Another symbol is a baseball, which Jack carries around with him. Hook organizes a baseball game to fully win Jack over, and when the boy hits the home run he never could in the real world, he finally gets his perfect childhood wish even as he sends the symbol of his innocence rocketing away from him. When it hits Peter on the head, it helps jog back his own priorities, but he must find his own repository of childhood to fully reawaken his own powers. This he finds in a teddy bear, a symbol Spielberg already used way back in his first theatrical feature, The Sugarland Express, thus tying Peter's childhood with his own.
These intelligent touches keep me coming back to Hook long after I should have grown out of it, but they remain frustrating when taken with the film's many missteps. There's a terrific moment of slapstick during the pirates' ballgame when a man tries to steal second and is shot, much to Hook's annoyance, but the funniness of the moment also begs the question why Jack just doesn't react at all to a man being murdered in front of him, in some ways because of him and his desire to play a game no one else in Neverland understands. The climactic fight should carry the weight of two old rivals engaging in their final duel, but the slapstick of the Lost Boys' involvement turns a bloodbath into Home Alone; I half-expected Commander Macaulay Culkin to lead a division of Lost Boys. And in one of the film's true serious moments, Peter's recollection of his mother and how he came to Neverland, Spielberg and his writers come up with a backstory that clashes with the director's visual accompaniment. Peter speaks of fleeing his family because he was afraid of mortality, yet the film shows his baby carriage simply sliding away (and his mother just not reacting in any way whatsoever).
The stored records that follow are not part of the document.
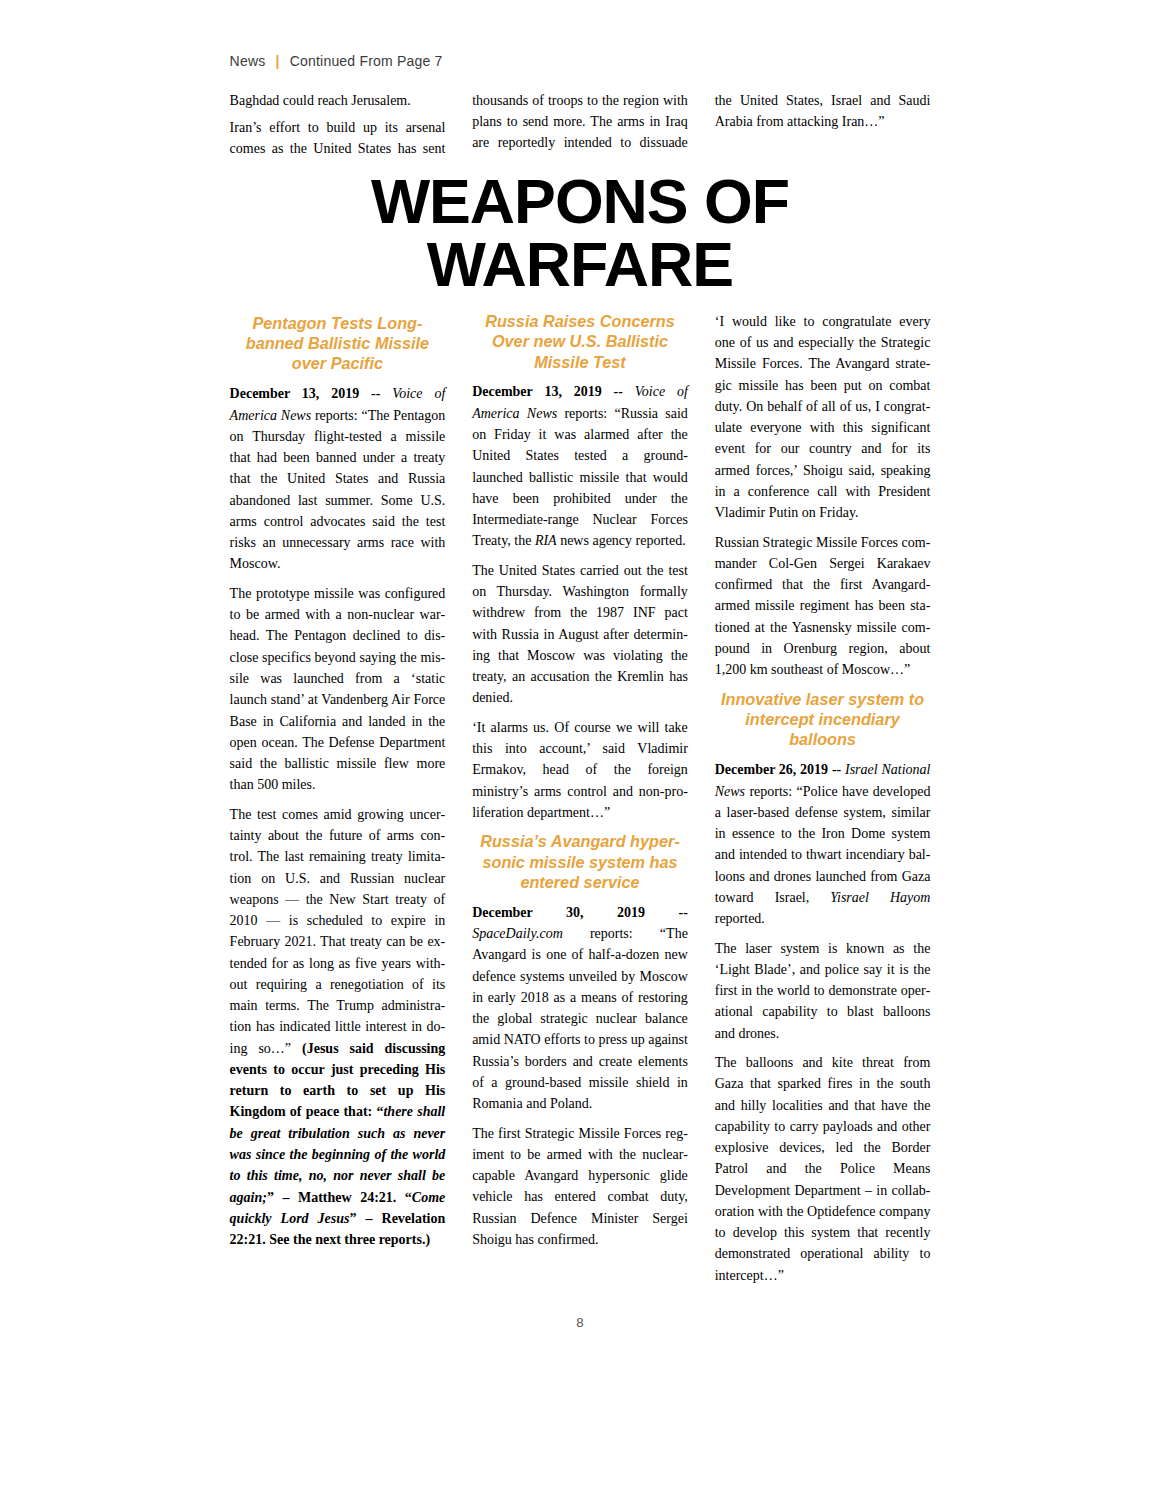News | Continued From Page 7
Baghdad could reach Jerusalem.
Iran’s effort to build up its arsenal comes as the United States has sent thousands of troops to the region with plans to send more. The arms in Iraq are reportedly intended to dissuade the United States, Israel and Saudi Arabia from attacking Iran…”
WEAPONS OF WARFARE
Pentagon Tests Long-banned Ballistic Missile over Pacific
December 13, 2019 -- Voice of America News reports: “The Pentagon on Thursday flight-tested a missile that had been banned under a treaty that the United States and Russia abandoned last summer. Some U.S. arms control advocates said the test risks an unnecessary arms race with Moscow.
The prototype missile was configured to be armed with a non-nuclear warhead. The Pentagon declined to disclose specifics beyond saying the missile was launched from a ‘static launch stand’ at Vandenberg Air Force Base in California and landed in the open ocean. The Defense Department said the ballistic missile flew more than 500 miles.
The test comes amid growing uncertainty about the future of arms control. The last remaining treaty limitation on U.S. and Russian nuclear weapons — the New Start treaty of 2010 — is scheduled to expire in February 2021. That treaty can be extended for as long as five years without requiring a renegotiation of its main terms. The Trump administration has indicated little interest in doing so…” (Jesus said discussing events to occur just preceding His return to earth to set up His Kingdom of peace that: “there shall be great tribulation such as never was since the beginning of the world to this time, no, nor never shall be again;” – Matthew 24:21. “Come quickly Lord Jesus” – Revelation 22:21. See the next three reports.)
Russia Raises Concerns Over new U.S. Ballistic Missile Test
December 13, 2019 -- Voice of America News reports: “Russia said on Friday it was alarmed after the United States tested a ground-launched ballistic missile that would have been prohibited under the Intermediate-range Nuclear Forces Treaty, the RIA news agency reported.
The United States carried out the test on Thursday. Washington formally withdrew from the 1987 INF pact with Russia in August after determining that Moscow was violating the treaty, an accusation the Kremlin has denied.
‘It alarms us. Of course we will take this into account,’ said Vladimir Ermakov, head of the foreign ministry’s arms control and non-proliferation department…”
Russia’s Avangard hypersonic missile system has entered service
December 30, 2019 -- SpaceDaily.com reports: “The Avangard is one of half-a-dozen new defence systems unveiled by Moscow in early 2018 as a means of restoring the global strategic nuclear balance amid NATO efforts to press up against Russia’s borders and create elements of a ground-based missile shield in Romania and Poland.
The first Strategic Missile Forces regiment to be armed with the nuclear-capable Avangard hypersonic glide vehicle has entered combat duty, Russian Defence Minister Sergei Shoigu has confirmed.
‘I would like to congratulate every one of us and especially the Strategic Missile Forces. The Avangard strategic missile has been put on combat duty. On behalf of all of us, I congratulate everyone with this significant event for our country and for its armed forces,’ Shoigu said, speaking in a conference call with President Vladimir Putin on Friday.
Russian Strategic Missile Forces commander Col-Gen Sergei Karakaev confirmed that the first Avangard-armed missile regiment has been stationed at the Yasnensky missile compound in Orenburg region, about 1,200 km southeast of Moscow…”
Innovative laser system to intercept incendiary balloons
December 26, 2019 -- Israel National News reports: “Police have developed a laser-based defense system, similar in essence to the Iron Dome system and intended to thwart incendiary balloons and drones launched from Gaza toward Israel, Yisrael Hayom reported.
The laser system is known as the ‘Light Blade’, and police say it is the first in the world to demonstrate operational capability to blast balloons and drones.
The balloons and kite threat from Gaza that sparked fires in the south and hilly localities and that have the capability to carry payloads and other explosive devices, led the Border Patrol and the Police Means Development Department – in collaboration with the Optidefence company to develop this system that recently demonstrated operational ability to intercept…”
8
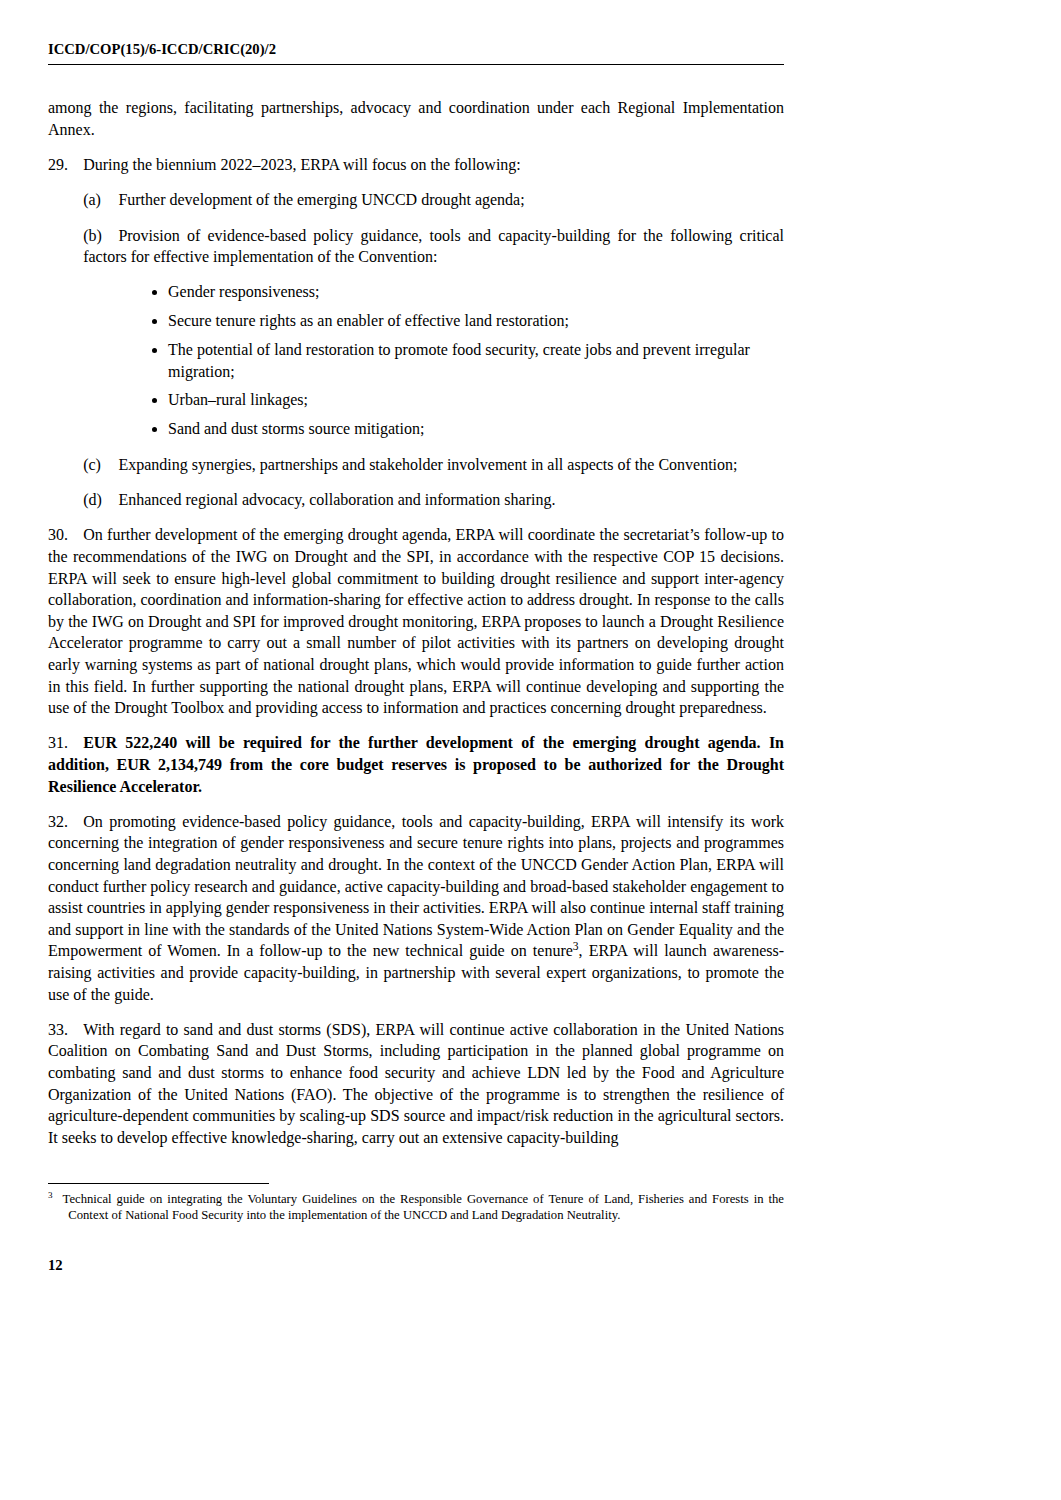ICCD/COP(15)/6-ICCD/CRIC(20)/2
among the regions, facilitating partnerships, advocacy and coordination under each Regional Implementation Annex.
29. During the biennium 2022–2023, ERPA will focus on the following:
(a) Further development of the emerging UNCCD drought agenda;
(b) Provision of evidence-based policy guidance, tools and capacity-building for the following critical factors for effective implementation of the Convention:
Gender responsiveness;
Secure tenure rights as an enabler of effective land restoration;
The potential of land restoration to promote food security, create jobs and prevent irregular migration;
Urban–rural linkages;
Sand and dust storms source mitigation;
(c) Expanding synergies, partnerships and stakeholder involvement in all aspects of the Convention;
(d) Enhanced regional advocacy, collaboration and information sharing.
30. On further development of the emerging drought agenda, ERPA will coordinate the secretariat’s follow-up to the recommendations of the IWG on Drought and the SPI, in accordance with the respective COP 15 decisions. ERPA will seek to ensure high-level global commitment to building drought resilience and support inter-agency collaboration, coordination and information-sharing for effective action to address drought. In response to the calls by the IWG on Drought and SPI for improved drought monitoring, ERPA proposes to launch a Drought Resilience Accelerator programme to carry out a small number of pilot activities with its partners on developing drought early warning systems as part of national drought plans, which would provide information to guide further action in this field. In further supporting the national drought plans, ERPA will continue developing and supporting the use of the Drought Toolbox and providing access to information and practices concerning drought preparedness.
31. EUR 522,240 will be required for the further development of the emerging drought agenda. In addition, EUR 2,134,749 from the core budget reserves is proposed to be authorized for the Drought Resilience Accelerator.
32. On promoting evidence-based policy guidance, tools and capacity-building, ERPA will intensify its work concerning the integration of gender responsiveness and secure tenure rights into plans, projects and programmes concerning land degradation neutrality and drought. In the context of the UNCCD Gender Action Plan, ERPA will conduct further policy research and guidance, active capacity-building and broad-based stakeholder engagement to assist countries in applying gender responsiveness in their activities. ERPA will also continue internal staff training and support in line with the standards of the United Nations System-Wide Action Plan on Gender Equality and the Empowerment of Women. In a follow-up to the new technical guide on tenure3, ERPA will launch awareness-raising activities and provide capacity-building, in partnership with several expert organizations, to promote the use of the guide.
33. With regard to sand and dust storms (SDS), ERPA will continue active collaboration in the United Nations Coalition on Combating Sand and Dust Storms, including participation in the planned global programme on combating sand and dust storms to enhance food security and achieve LDN led by the Food and Agriculture Organization of the United Nations (FAO). The objective of the programme is to strengthen the resilience of agriculture-dependent communities by scaling-up SDS source and impact/risk reduction in the agricultural sectors. It seeks to develop effective knowledge-sharing, carry out an extensive capacity-building
3 Technical guide on integrating the Voluntary Guidelines on the Responsible Governance of Tenure of Land, Fisheries and Forests in the Context of National Food Security into the implementation of the UNCCD and Land Degradation Neutrality.
12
Even setting that aside on grounds of whimsy and fantasy, we're still left with a baby who was apparently engaged in philosophical rumination on the nature of death, and suddenly we're back in banana squash territory.
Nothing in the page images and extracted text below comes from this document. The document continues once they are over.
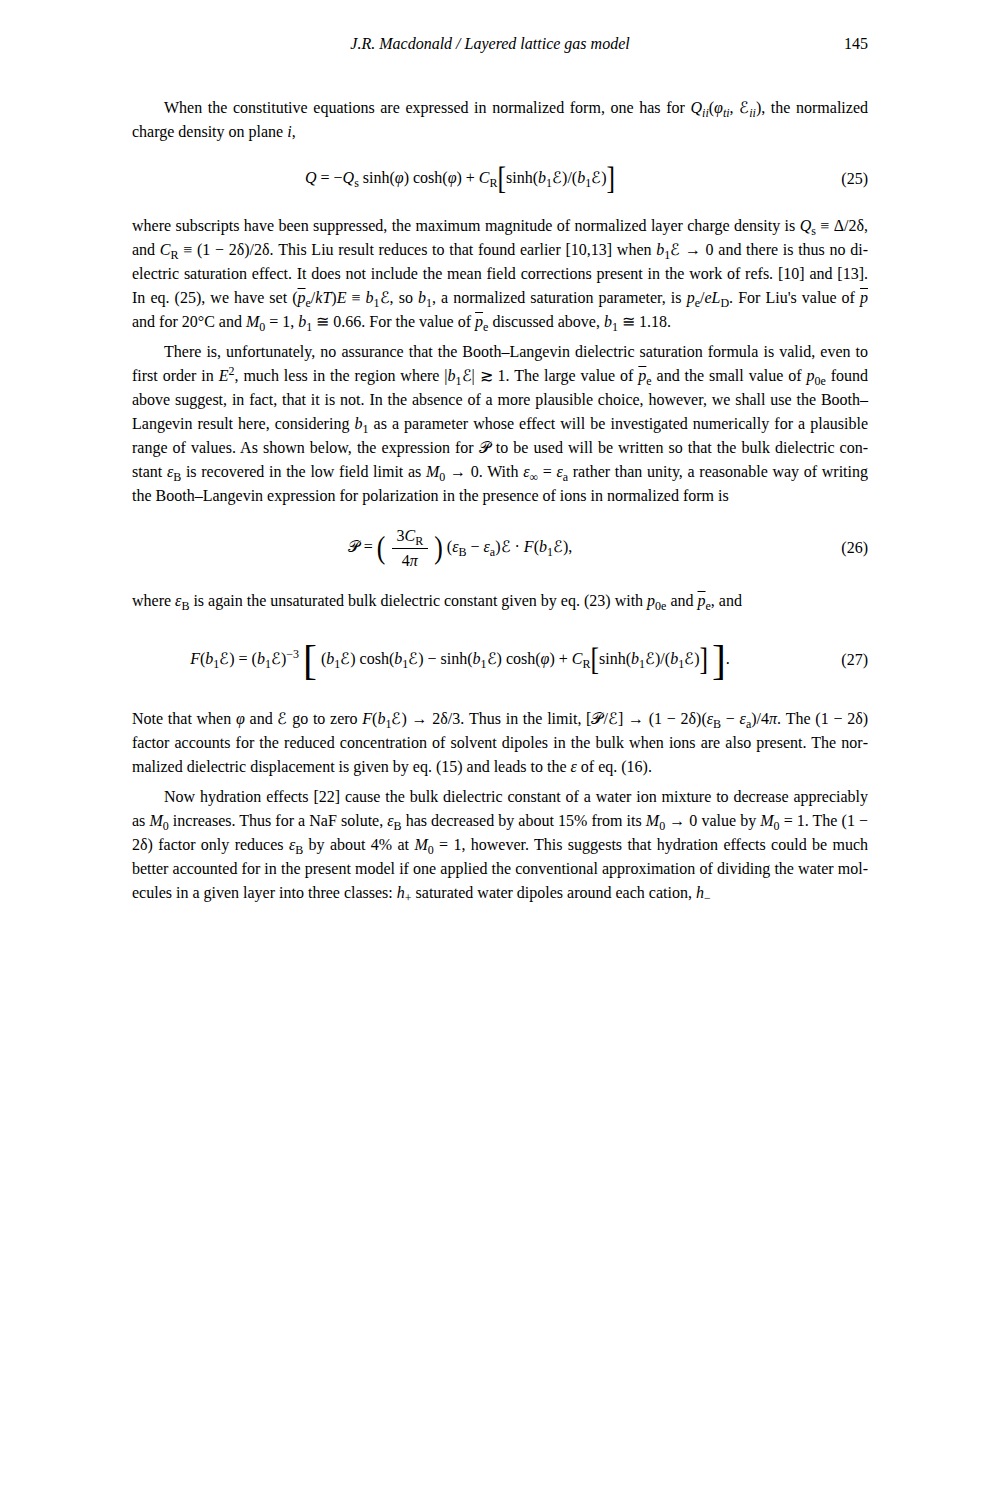J.R. Macdonald / Layered lattice gas model 145
When the constitutive equations are expressed in normalized form, one has for Qii(φti, ℰii), the normalized charge density on plane i,
Q = −Qs sinh(φ) cosh(φ) + CR[sinh(b1ℰ)/(b1ℰ)]
(25)
where subscripts have been suppressed, the maximum magnitude of normalized layer charge density is Qs ≡ Δ/2δ, and CR ≡ (1 − 2δ)/2δ. This Liu result reduces to that found earlier [10,13] when b1ℰ → 0 and there is thus no dielectric saturation effect. It does not include the mean field corrections present in the work of refs. [10] and [13]. In eq. (25), we have set (pe/kT)E ≡ b1ℰ, so b1, a normalized saturation parameter, is pe/eLD. For Liu's value of p and for 20°C and M0 = 1, b1 ≅ 0.66. For the value of pe discussed above, b1 ≅ 1.18.
There is, unfortunately, no assurance that the Booth–Langevin dielectric saturation formula is valid, even to first order in E2, much less in the region where |b1ℰ| ≳ 1. The large value of pe and the small value of p0e found above suggest, in fact, that it is not. In the absence of a more plausible choice, however, we shall use the Booth–Langevin result here, considering b1 as a parameter whose effect will be investigated numerically for a plausible range of values. As shown below, the expression for 𝒫 to be used will be written so that the bulk dielectric constant εB is recovered in the low field limit as M0 → 0. With ε∞ = εa rather than unity, a reasonable way of writing the Booth–Langevin expression for polarization in the presence of ions in normalized form is
𝒫 = ( 3CR 4π ) (εB − εa)ℰ · F(b1ℰ),
(26)
where εB is again the unsaturated bulk dielectric constant given by eq. (23) with p0e and pe, and
F(b1ℰ) = (b1ℰ)−3 [ (b1ℰ) cosh(b1ℰ) − sinh(b1ℰ) cosh(φ) + CR[sinh(b1ℰ)/(b1ℰ)] ].
(27)
Note that when φ and ℰ go to zero F(b1ℰ) → 2δ/3. Thus in the limit, [𝒫/ℰ] → (1 − 2δ)(εB − εa)/4π. The (1 − 2δ) factor accounts for the reduced concentration of solvent dipoles in the bulk when ions are also present. The normalized dielectric displacement is given by eq. (15) and leads to the ε of eq. (16).
Now hydration effects [22] cause the bulk dielectric constant of a water ion mixture to decrease appreciably as M0 increases. Thus for a NaF solute, εB has decreased by about 15% from its M0 → 0 value by M0 = 1. The (1 − 2δ) factor only reduces εB by about 4% at M0 = 1, however. This suggests that hydration effects could be much better accounted for in the present model if one applied the conventional approximation of dividing the water molecules in a given layer into three classes: h+ saturated water dipoles around each cation, h−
Yet I still do enjoy Hook, with its Hook/Smee dynamic (further proof that Spielberg can make comedy work when he adheres to a more classical structure instead of his more epically scaled missteps) and the form that only Spielberg can bring. He breaks from reality as soon as possible here, casting an intense but cold light reminiscent of the the passing UFOs in Close Encounters of the Third Kind outside the children's bedroom in Wendy's house. Shots bookend each other, whether in close proximity -- a long shot of Peter standing on the balcony after the children's abduction to Tinker Bell flying in and assuming a similar scale with the dollhouse inside. Spielberg had no reason to go to Neverland, not after saying everything he could have said there in an internment camp in Shanghai, but he does find new topics for discussion even if they might have been better served elsewhere. At its core, Hook is one of two expulsions of Spielberg's "old" style before he entered into the modern phase of his career. Unlike Empire of the Sun, both Hook and Jurassic Park would couch his themes in his more broadly entertaining élan. But if Hook is all about taking out all the childish things we put away, the director used it to stow his old self as he prepared for one of the most remarkable late-careers of any prominent filmmaker.